В моей жизни. Сетевой журнал литературных эссе.
страница выпуска / страница автора

музыка в моей жизни / 30.12.2005

  • Игорь Вишневецкий
    (Прислушиваясь к шуму ветра)

            Родившись с обострённостью слуха, я понимаю, чем всё завершится.
            Шелушенье ландшафта, теней оживающих мыслей — по окоёму бессонного мозга, — вставших на цыпочки, тихо глядящих в глаза (в час тревожной тоски перед утром).
            Формы предметов осциллируют.
            Это больше, чем ветер.
            Вероятно, это и есть та музыка, что затопит собой всё пространство.
            Ударяя в меня изнутри: на отрезке от стоп до груди, заставляя вздрагивать руку пониже локтя.
            Потому-то все звуки представляются как бы расчерченной партитурой с голосами разной подсветки:
            фортепиано почти всегда светло-серое, синие скрипки, густо фиолетовые виолончели, тёмно-серые (почти чёрные) контрабасы, оранжевые тромбоны, золотисто-жёлтые трубы, коричневый голос гобоя, красноватый — рожка, белый грохот литавр.
            Видя в предутренней дрёме цвета́, я представляю себе их звуковую и нотную запись.
            В ней отсутствует напрочь зелёный — в силу вторичности? — солнце, про́литое в тёмно-синее.
            Вот оно, восходя, ожигает углы обострённого слуха. Или зрения.
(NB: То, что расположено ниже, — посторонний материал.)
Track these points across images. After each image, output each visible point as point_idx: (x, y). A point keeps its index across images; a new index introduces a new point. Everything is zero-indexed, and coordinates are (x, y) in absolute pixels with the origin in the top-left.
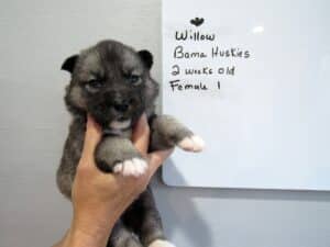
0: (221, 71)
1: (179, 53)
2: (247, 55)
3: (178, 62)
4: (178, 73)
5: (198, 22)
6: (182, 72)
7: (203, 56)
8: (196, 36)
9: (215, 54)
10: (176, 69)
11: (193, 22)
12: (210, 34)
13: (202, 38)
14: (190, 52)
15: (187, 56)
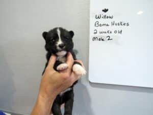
0: (115, 32)
1: (97, 24)
2: (128, 25)
3: (96, 28)
4: (96, 33)
5: (105, 11)
7: (107, 25)
8: (105, 17)
9: (113, 24)
10: (95, 31)
11: (103, 11)
12: (111, 16)
13: (107, 17)
14: (102, 24)
15: (101, 25)
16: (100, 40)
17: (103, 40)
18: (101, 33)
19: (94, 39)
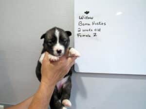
0: (95, 30)
1: (80, 24)
2: (105, 24)
3: (80, 27)
4: (80, 31)
5: (87, 13)
6: (82, 31)
7: (89, 25)
8: (87, 18)
9: (93, 24)
11: (85, 13)
12: (92, 17)
13: (89, 18)
14: (84, 23)
15: (83, 25)
18: (84, 31)
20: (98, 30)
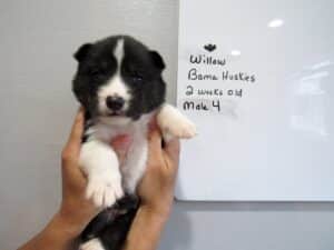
0: (230, 93)
1: (193, 75)
2: (253, 80)
4: (191, 93)
5: (211, 48)
6: (195, 92)
7: (214, 78)
8: (209, 61)
9: (225, 77)
10: (189, 90)
11: (206, 48)
12: (222, 59)
13: (215, 62)
14: (203, 75)
15: (200, 77)
16: (198, 107)
17: (205, 108)
18: (201, 93)
19: (187, 105)
20: (237, 94)
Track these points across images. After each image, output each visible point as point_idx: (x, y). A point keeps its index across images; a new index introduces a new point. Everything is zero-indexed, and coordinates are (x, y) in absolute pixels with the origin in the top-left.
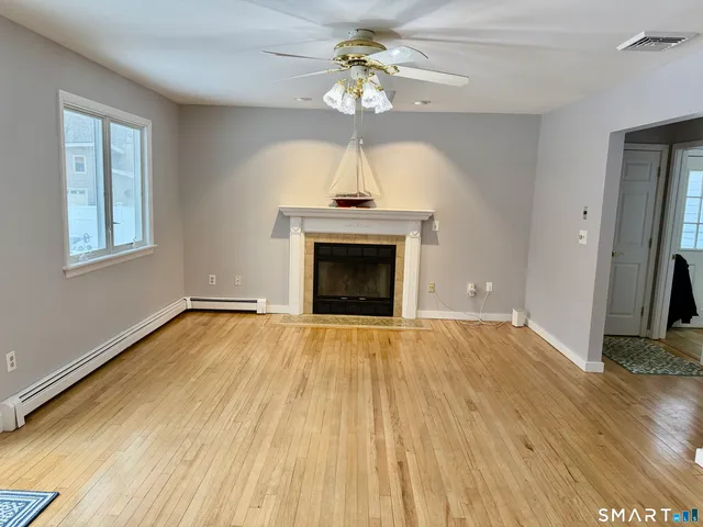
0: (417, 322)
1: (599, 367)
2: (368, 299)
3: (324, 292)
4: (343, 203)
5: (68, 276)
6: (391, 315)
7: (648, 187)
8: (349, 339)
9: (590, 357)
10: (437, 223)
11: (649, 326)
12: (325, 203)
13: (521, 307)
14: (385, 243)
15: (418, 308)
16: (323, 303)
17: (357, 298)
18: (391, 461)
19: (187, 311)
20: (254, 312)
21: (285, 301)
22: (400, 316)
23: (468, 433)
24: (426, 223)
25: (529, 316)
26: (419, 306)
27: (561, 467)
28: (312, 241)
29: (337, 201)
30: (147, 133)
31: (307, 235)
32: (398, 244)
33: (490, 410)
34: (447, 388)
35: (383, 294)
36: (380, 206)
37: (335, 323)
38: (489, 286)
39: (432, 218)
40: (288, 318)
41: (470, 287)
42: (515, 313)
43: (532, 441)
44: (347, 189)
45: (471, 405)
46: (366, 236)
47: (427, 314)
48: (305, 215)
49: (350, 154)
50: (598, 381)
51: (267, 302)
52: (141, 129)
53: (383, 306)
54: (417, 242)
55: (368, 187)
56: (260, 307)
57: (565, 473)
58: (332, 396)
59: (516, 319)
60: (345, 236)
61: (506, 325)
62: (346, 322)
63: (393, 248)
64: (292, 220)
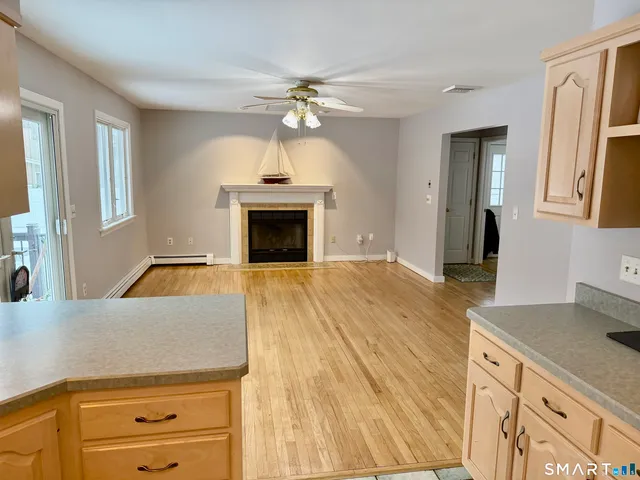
0: (324, 264)
1: (442, 279)
2: (289, 250)
3: (256, 247)
4: (268, 181)
5: (103, 235)
6: (306, 260)
7: (468, 166)
8: (282, 276)
9: (437, 274)
10: (335, 193)
11: (473, 257)
12: (255, 181)
13: (392, 249)
14: (300, 209)
15: (325, 254)
16: (256, 255)
17: (281, 250)
18: (332, 328)
19: (153, 267)
20: (205, 264)
21: (228, 255)
22: (312, 260)
23: (371, 313)
24: (328, 195)
25: (397, 255)
26: (325, 253)
27: (422, 323)
28: (246, 209)
29: (265, 180)
30: (128, 132)
31: (242, 205)
32: (309, 209)
33: (380, 303)
34: (354, 295)
35: (299, 245)
36: (295, 183)
37: (267, 268)
38: (371, 236)
39: (331, 190)
40: (231, 266)
41: (359, 238)
42: (389, 253)
43: (406, 315)
44: (272, 171)
45: (369, 302)
46: (286, 205)
47: (331, 258)
48: (240, 190)
49: (272, 146)
50: (442, 287)
51: (214, 257)
52: (124, 130)
53: (300, 254)
54: (322, 207)
55: (287, 170)
56: (209, 260)
57: (424, 325)
58: (285, 304)
59: (389, 257)
60: (271, 205)
61: (384, 262)
62: (275, 266)
63: (306, 212)
64: (232, 195)
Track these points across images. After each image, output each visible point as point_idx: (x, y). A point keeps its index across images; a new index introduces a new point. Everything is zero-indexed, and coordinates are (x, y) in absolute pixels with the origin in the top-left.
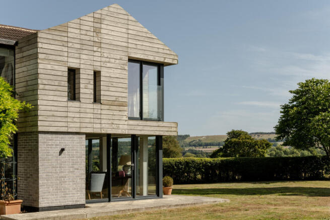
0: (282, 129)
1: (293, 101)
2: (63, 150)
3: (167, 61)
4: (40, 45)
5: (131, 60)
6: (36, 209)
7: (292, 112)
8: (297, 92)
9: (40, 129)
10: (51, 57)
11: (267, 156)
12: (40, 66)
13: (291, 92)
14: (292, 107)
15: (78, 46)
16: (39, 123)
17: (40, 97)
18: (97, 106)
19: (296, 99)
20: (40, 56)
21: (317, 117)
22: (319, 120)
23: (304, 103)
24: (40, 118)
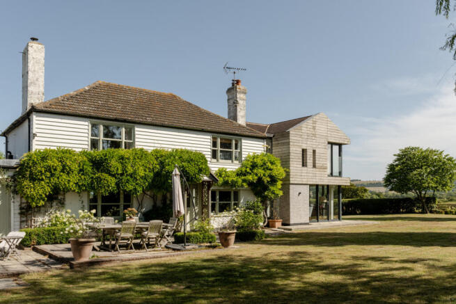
0: (388, 180)
1: (396, 161)
2: (300, 193)
3: (343, 142)
4: (291, 138)
5: (329, 143)
6: (289, 225)
7: (397, 169)
8: (399, 155)
9: (291, 182)
10: (295, 144)
11: (365, 198)
12: (291, 149)
13: (395, 155)
14: (397, 165)
15: (306, 137)
16: (291, 179)
17: (291, 165)
18: (314, 169)
19: (398, 160)
20: (291, 143)
21: (415, 172)
22: (415, 175)
23: (403, 163)
24: (291, 176)
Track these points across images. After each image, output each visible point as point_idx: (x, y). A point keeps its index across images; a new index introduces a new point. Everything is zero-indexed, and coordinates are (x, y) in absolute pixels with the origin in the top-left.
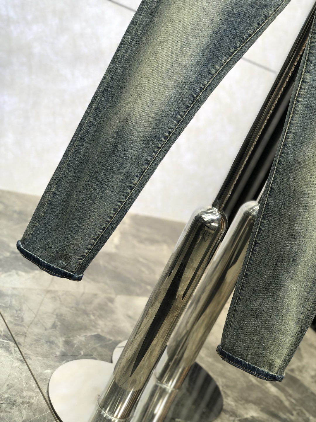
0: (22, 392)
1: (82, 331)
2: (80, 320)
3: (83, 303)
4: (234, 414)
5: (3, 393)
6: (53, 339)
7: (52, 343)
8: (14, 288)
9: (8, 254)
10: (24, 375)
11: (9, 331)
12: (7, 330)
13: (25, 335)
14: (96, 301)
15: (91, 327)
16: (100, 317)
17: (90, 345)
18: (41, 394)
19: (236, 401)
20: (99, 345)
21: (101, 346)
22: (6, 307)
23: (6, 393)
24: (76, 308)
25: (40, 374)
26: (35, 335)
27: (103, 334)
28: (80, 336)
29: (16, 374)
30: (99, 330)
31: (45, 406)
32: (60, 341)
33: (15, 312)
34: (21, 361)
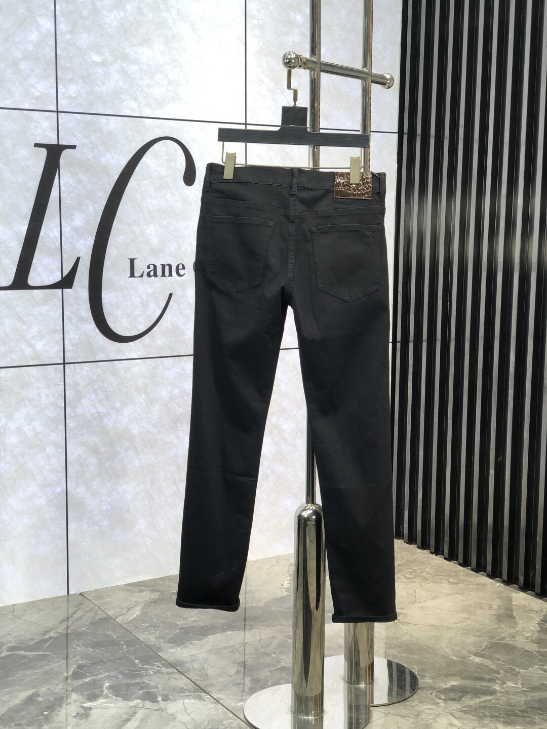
0: (222, 721)
1: (266, 668)
2: (262, 661)
3: (262, 647)
4: (432, 688)
5: (206, 726)
6: (238, 681)
7: (240, 684)
8: (192, 655)
9: (178, 631)
10: (220, 711)
11: (198, 686)
12: (196, 686)
13: (212, 685)
14: (275, 642)
15: (275, 663)
16: (281, 653)
17: (276, 677)
18: (238, 719)
19: (433, 678)
20: (285, 674)
21: (286, 674)
22: (189, 671)
23: (208, 725)
24: (256, 653)
25: (235, 707)
26: (222, 683)
27: (287, 665)
28: (264, 672)
29: (213, 712)
30: (283, 664)
31: (244, 725)
32: (248, 681)
33: (199, 672)
34: (215, 703)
Что, в общем, одно и то же.
            Ветер сгибает углы зеленеющих — синее в золоте — елей и пихт: между окном моей комнаты и заоконным, коричневатым зданьем.
            Озеро тоже блестит — серебром амальгамы-челесты.
            Я не раз и не два представлял себе в отрочестве, как стал бы записывать музыку, а потом записывал: синим и чёрным на разлинованной нотной бумаге.
            Музыкант (композитор) слышит звуки всегда вертикально — от басового чёрного, в нутряной глубине, почти уходящего в землю — вверх до ультразвуковых завихрений или — наоборот — сверху вниз, как съезжание тонов, их скольженье во влагу утробы.
            Ну, а ветер — прорывы в срединное поле из-за верхнего за и из-под нижнего вне.
            Невозможно представить себе мир без лестницы звуков. Существа на последней ступеньке глядят в телескопы на кольчатых — тех, что внизу. И анархия — даже не ветер, а только провалы немот.
            Форма меня осциллирует. Как и звуки или предметы.
            Главный страх — вдруг не выдержу, лопнут все перепонки. И останется плавкость: размытый рубеж между цветом, звуком, сознаньем. Вот тогда-то на гладком, оструганном и проолифленном тёплом квадрате доски обозначатся образы звуков.
            Те же, кто не обрёл никакого звучанья, — расплавятся в фон.
            Это будет присутствием музыки в зрении цвета, мотивом разбуженной жизни.
            Остальное — попытки схватить, удержать незаписываемое.
            Шум, который вовне и внутри.